Interessant zu wissen: In der freien Natur wird das Tier wieder vom Floh befallen werden. „Der Igelfloh lebt nämlich im Igelnest, nicht auf dem Igel selbst“, erklärt Kaniewski. „Deshalb würde es auch wenig Sinn machen ein gesundes Tier mit Jacutin zu behandeln. Der Igelfloh lebt auch deshalb nicht auf Hunden und Katzen. Unsere Haustiere sind ein Fehlwirt für den Blutsauger.“ Menschen müssten sich also nicht fürchten, dass sie sich das Insekt ins Haus holen, wenn sie einen kranken Igel kurzzeitig mit in die Wohnung nehmen. Die Igelstationen klären aber auch gerne über offene Fragen auf. Das Igel-Notnetz hat hierfür eine eigene kostenfreie Hotline eingerichtet.

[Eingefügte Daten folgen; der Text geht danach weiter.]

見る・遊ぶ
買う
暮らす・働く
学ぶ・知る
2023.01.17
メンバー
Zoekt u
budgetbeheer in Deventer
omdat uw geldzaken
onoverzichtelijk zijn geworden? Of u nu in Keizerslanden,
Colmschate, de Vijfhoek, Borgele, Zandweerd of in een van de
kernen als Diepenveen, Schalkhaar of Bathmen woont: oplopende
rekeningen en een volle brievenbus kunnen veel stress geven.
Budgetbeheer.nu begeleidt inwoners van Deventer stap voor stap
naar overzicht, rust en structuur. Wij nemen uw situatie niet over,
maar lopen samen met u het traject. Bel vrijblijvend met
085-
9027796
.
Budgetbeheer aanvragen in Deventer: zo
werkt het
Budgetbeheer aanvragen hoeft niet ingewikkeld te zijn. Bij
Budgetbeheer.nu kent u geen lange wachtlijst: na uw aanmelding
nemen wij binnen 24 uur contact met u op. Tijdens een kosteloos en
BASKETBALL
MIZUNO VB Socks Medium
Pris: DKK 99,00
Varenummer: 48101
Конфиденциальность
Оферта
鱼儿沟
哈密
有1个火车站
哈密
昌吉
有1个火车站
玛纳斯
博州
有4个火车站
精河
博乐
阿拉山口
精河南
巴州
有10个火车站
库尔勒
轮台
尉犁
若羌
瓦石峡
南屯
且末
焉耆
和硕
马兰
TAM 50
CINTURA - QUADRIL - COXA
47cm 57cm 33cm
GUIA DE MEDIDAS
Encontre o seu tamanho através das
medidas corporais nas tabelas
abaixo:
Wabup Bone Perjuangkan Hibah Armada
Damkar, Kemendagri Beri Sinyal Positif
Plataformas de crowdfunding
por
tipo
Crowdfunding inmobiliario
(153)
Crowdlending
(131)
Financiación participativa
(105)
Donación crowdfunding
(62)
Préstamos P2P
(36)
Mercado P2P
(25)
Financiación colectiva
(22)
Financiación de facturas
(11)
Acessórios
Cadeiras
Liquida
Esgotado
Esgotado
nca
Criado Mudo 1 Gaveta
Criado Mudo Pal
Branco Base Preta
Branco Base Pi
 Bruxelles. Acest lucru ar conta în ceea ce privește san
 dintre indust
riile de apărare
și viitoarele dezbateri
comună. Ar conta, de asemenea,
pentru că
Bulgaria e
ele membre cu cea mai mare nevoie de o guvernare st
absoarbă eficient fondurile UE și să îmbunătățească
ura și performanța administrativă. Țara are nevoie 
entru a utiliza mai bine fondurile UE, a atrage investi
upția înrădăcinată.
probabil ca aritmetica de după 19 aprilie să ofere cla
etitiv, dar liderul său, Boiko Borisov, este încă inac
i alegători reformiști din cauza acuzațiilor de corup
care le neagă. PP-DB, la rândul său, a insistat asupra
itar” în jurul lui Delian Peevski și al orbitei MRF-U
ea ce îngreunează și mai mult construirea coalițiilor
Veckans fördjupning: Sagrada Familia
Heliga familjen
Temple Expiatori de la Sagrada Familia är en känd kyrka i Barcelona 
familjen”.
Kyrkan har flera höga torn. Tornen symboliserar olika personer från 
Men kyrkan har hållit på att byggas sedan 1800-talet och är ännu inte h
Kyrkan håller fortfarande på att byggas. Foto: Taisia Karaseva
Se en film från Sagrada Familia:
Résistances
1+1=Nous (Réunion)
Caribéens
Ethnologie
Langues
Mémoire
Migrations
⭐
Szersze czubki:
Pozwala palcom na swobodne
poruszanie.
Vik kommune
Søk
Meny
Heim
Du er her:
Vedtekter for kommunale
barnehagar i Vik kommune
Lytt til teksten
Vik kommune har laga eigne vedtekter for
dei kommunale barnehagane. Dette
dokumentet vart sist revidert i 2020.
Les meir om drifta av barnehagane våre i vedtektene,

Im Jacutin Spray sind zwei Wirkstoffe enthalten – Allethrin und Piperonylbutoxid. Diese beiden Insektizide werden beim Menschen gegen Läuse angewendet. Piperonylbutoxid verstärkt hierbei als Synergist die insektizide Wirkung des Präparates. Ein weiteres Anwendungsgebiet ist Krätze, die durch Krätzmilben verursacht wird. Bei Stiftung Warentest war das Spray damals durchgefallen: „Bei dem Mittel ist nicht ausreichend durch klinische Studien an Menschen belegt, dass sie Läuse wirksam bekämpfen und verträglich sind“, so das Urteil. Stiftung Warentest. Vor allem wurde bemängelt, dass durch den Sprühvorgang die Atemwege des Anwenders belastet werden könnten. Für Igel scheint die Wirkstoffkombination hingegen genau richtig.